> Votre consigne
Recopiez mot pour mot et en entier le reportage ci-dessous sur les Chantiers ouverts au public de Grenoble.

> Texte de l'exercice
━━━━

REPORTAGE – Depuis novembre 2017, la Ville de Grenoble développe des Chantiers ouverts au public (Cop) réunissant des agents de la Ville, des bénévoles et des habitants autour d’un projet commun sur l’espace public. Les objectifs poursuivis ? Faire évoluer les usages des espaces communs en se les réappropriant et en les embellissant, tout autant qu’en développant les rencontres entre usagers et services de la Ville.
Ce vendredi 3 août, un concert de perceuses, visseuses et scies sauteuses accueille le visiteur qui pénètre dans la petite arrière-cour de La Chaufferie transformée en terrasse. Quatre jeunes du quartier Abbaye-Jouhaux encadrés par un agent de la Ville de Grenoble et des permanents de l’espace jeunesse qu’est devenu cet équipement municipal, s’affairent.

━━━━

Données collectées:
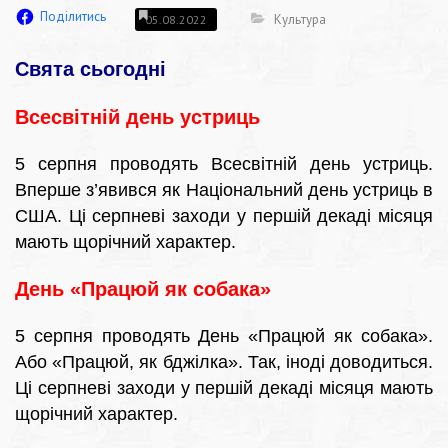
Поділитись
Культура
05.08.2022
Свята сьогодні
Всесвітній день устриць
5 серпня проводять Всесвітній день устриць.
Вперше з’явився як Національний день устриць в
США. Ці серпневі заходи у першій декаді місяця
мають щорічний характер.
День «Працюй як собака»
5 серпня проводять День «Працюй як собака».
Або «Працюй, як бджілка». Так, іноді доводиться.
Ці серпневі заходи у першій декаді місяця мають
щорічний характер.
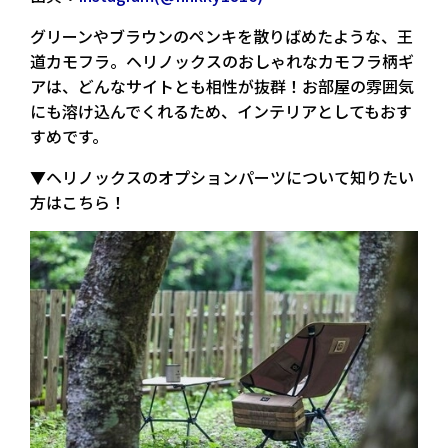
グリーンやブラウンのペンキを散りばめたような、王
道カモフラ。ヘリノックスのおしゃれなカモフラ柄ギ
アは、どんなサイトとも相性が抜群！お部屋の雰囲気
にも溶け込んでくれるため、インテリアとしてもおす
すめです。
▼ヘリノックスのオプションパーツについて知りたい
方はこちら！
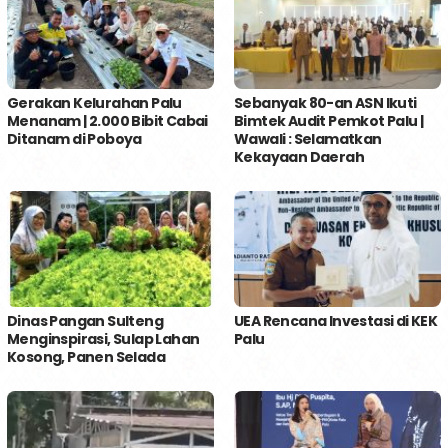
Gerakan Kelurahan Palu
Sebanyak 80-an ASN Ikuti
Menanam | 2.000 Bibit Cabai
Bimtek Audit Pemkot Palu |
Ditanam di Poboya
Wawali : Selamatkan
Kekayaan Daerah
Dinas Pangan Sulteng
UEA Rencana Investasi di KEK
Menginspirasi, Sulap Lahan
Palu
Kosong, Panen Selada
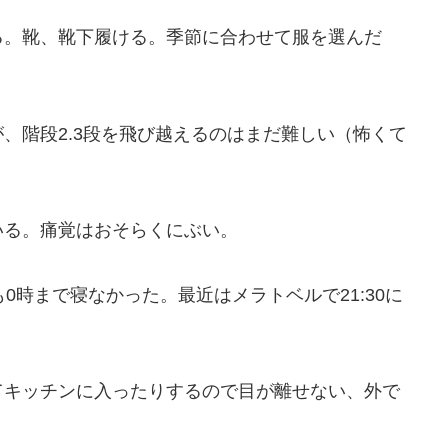
る。靴、靴下履ける。季節に合わせて服を選んだ
、階段2.3段を飛び越えるのはまだ難しい（怖くて
いる。痛覚はおそらくにぶい。
0時まで寝なかった。最近はメラトベルで21:30に
てキッチンに入ったりするので目が離せない、外で
。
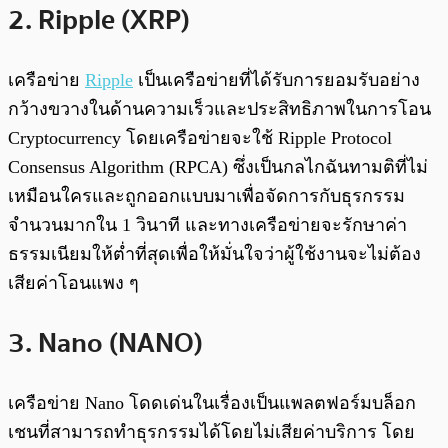
2. Ripple (XRP)
เครือข่าย
Ripple
เป็นเครือข่ายที่ได้รับการยอมรับอย่าง
กว้างขวางในด้านความเร็วและประสิทธิภาพในการโอน
Cryptocurrency โดยเครือข่ายจะใช้ Ripple Protocol
Consensus Algorithm (RPCA) ซึ่งเป็นกลไกฉันทามติที่ไม่
เหมือนใครและถูกออกแบบมาเพื่อจัดการกับธุรกรรม
จำนวนมากใน 1 วินาที และทางเครือข่ายจะรักษาค่า
ธรรมเนียมให้ต่ำที่สุดเพื่อให้มั่นใจว่าผู้ใช้งานจะไม่ต้อง
เสียค่าโอนแพง ๆ
3. Nano (NANO)
เครือข่าย Nano โดดเด่นในเรื่องเป็นแพลตฟอร์มบล็อก
เชนที่สามารถทำธุรกรรมได้โดยไม่เสียค่าบริการ โดย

━━━━

> Zone de réponse
REPORTAGE – Depuis novembre 2017, la Ville de Grenoble développe des Chantiers ouverts au public (Cop) réunissant des agents de la Ville, des bénévoles et des habitants autour d’un projet commun sur l’espace public. Les objectifs poursuivis ? Faire évoluer les usages des espaces communs en se les réappropriant et en les embellissant, tout autant qu’en développant les rencontres entre usagers et services de la Ville.
Ce vendredi 3 août, un concert de perceuses, visseuses et scies sauteuses accueille le visiteur qui pénètre dans la petite arrière-cour de La Chaufferie transformée en terrasse. Quatre jeunes du quartier Abbaye-Jouhaux encadrés par un agent de la Ville de Grenoble et des permanents de l’espace jeunesse qu’est devenu cet équipement municipal, s’affairent.